Does the Heisman Trust Actually Care?

If you caught my article last week on Mike Bianchi, I went over his past and his most recent statement that he has already decided to not vote for Manziel this year based on his feelings about Johnny's off-season. The article got me thinking about whether or not Heisman voters should be allowed to make statements like this at any time before the Trophy is presented.

Last season, news came out that the Heisman Trophy Trust asked all sports journalists to keep their ballots a secret in an effort to make the presentation more dramatic, and threatened those who violated their wishes with the loss of voting privileges. That effort failed as people like me scoured for votes from different journalists, many of whom were happy to discuss them, and gave them to to make updated projections. It was clear with about 24 hours left that Johnny had won.

This year the Heisman Trophy Trust took it a bit farther. They sent out letters to writers that they felt violated their wishes in the previous year, and asked them to give them a written agreement that it wouldn't happen again in the future. They are obviously taking this very seriously, and it has caused some journalists, such as Dennis Dodd of CBS, to refuse their voting privileges.

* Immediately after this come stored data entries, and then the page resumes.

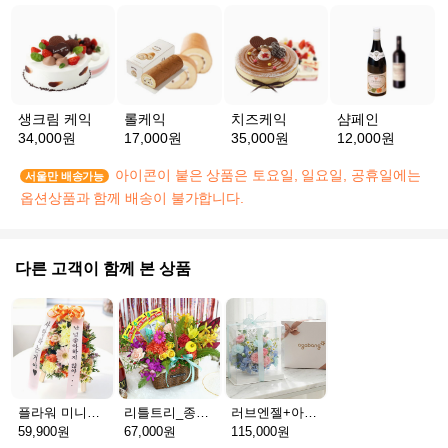
생크림 케익
롤케익
치즈케익
샴페인
34,000원
17,000원
35,000원
12,000원
아이콘이 붙은 상품은 토요일, 일요일, 공휴일에는
서울만 배송가능
옵션상품과 함께 배송이 불가합니다.
다른 고객이 함께 본 상품
플라워 미니화환 A(서울)
리틀트리_종이방향제(서울)
러브엔젤+아가방딸랑이(서울)
59,900원
67,000원
115,000원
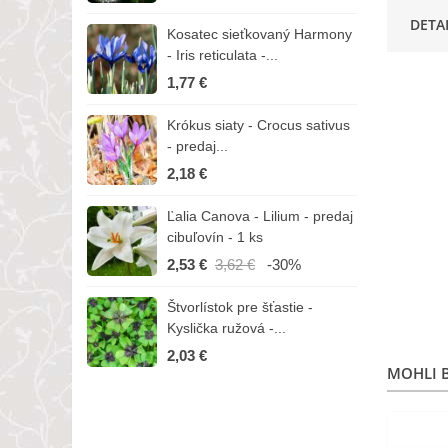
DETA
Kosatec sieťkovaný Harmony
K
- Iris reticulata -...
-
1,77 €
1
Krókus siaty - Crocus sativus
Č
- predaj...
C
2,18 €
3
Ľalia Canova - Lilium - predaj
S
cibuľovín - 1 ks
r
2,53 €
3,62 €
-30%
1
Štvorlístok pre šťastie -
I
Kyslička ružová -...
R
2,03 €
1
MOHLI B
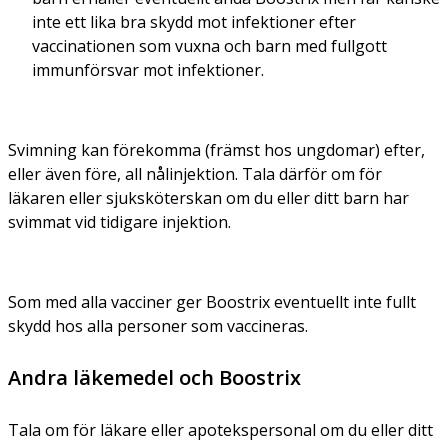
inte ett lika bra skydd mot infektioner efter
vaccinationen som vuxna och barn med fullgott
immunförsvar mot infektioner.
Svimning kan förekomma (främst hos ungdomar) efter,
eller även före, all nålinjektion. Tala därför om för
läkaren eller sjuksköterskan om du eller ditt barn har
svimmat vid tidigare injektion.
Som med alla vacciner ger Boostrix eventuellt inte fullt
skydd hos alla personer som vaccineras.
Andra läkemedel och Boostrix
Tala om för läkare eller apotekspersonal om du eller ditt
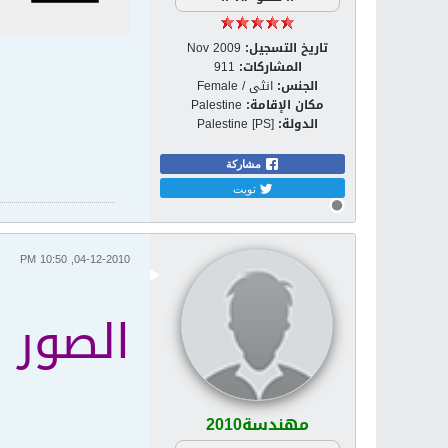
تاريخ التسجيل:
Nov 2009
المشاركات:
911
الجنس:
انثى / Female
مكان الإقامة:
Palestine
الدولة:
Palestine [PS]
مشاركة
تويت
04-12-2010, 10:50 PM
الصور 
مهندسة2010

With how seriously they are taking these non-disclosure efforts now, I couldn't help but think that Mike Bianchi's article violated the spirit of what they are trying to accomplish. I decided to send them an e-mail to try and understand their position on an issue like this:

To whom it may concern,

I read an article today by Mike Bianchi of the Orlando Sentinel. In that article he stated that he would not, for any reason, vote for Johnny Manziel after what was reported to have happened in his off-season.

I also read an article from April that stated the Heisman Trust had asked all voters to guarantee with them by April 8th that they would not discuss their ballots before the Heisman Award presentation. If they did violate this rule, their ballots would be stripped from them.

My question is, do Mike Bianchi's actions warrant the removal of his ballot? We have only had one week of college football, and yet he has already started limiting his ballot, and effectively poisoned the minds of other voters in the process.

Your own website states the following:

The ballots state that "In order that there will be no misunderstanding regarding the eligibility of a candidate, the recipient of the award MUST be a bona fide student of an accredited college or university including the United States Academies. The recipients must be in compliance with the bylaws defining an NCAA student athlete."

Mike Bianchi has already disregarded an eligible NCAA student athlete before the season has really even started. That seems to violate the spirit of the Heisman trophy, and I would like to know where the trust stands on this issue.

Thank you,


I waited for a few days, and finally got a response from them:


Hi RJ,

Thank you for contacting the Heisman Trophy Trust and for bringing this to our attention. This is a matter that will be reviewed and decided on internally, as the list of who votes for the Heisman is confidential.

Thank you.

The Heisman Trophy Trust

Meh. After reading this response I now assume Ron Swanson is working the e-mail desk for the Trust. The list isn't exactly confidential as most Heisman voters are known from their previous public ballot reports. They also didn't answer a single question about whether or not they actually give a damn that someone is already discussing the players they will not include on their ballot after two weeks of football. My guess is that they probably don't.

I don't see why any journalist won't openly discuss their ballot at this point. Apparently all you have to do is talk about everyone who isn't on your ballot, and you should be in the clear.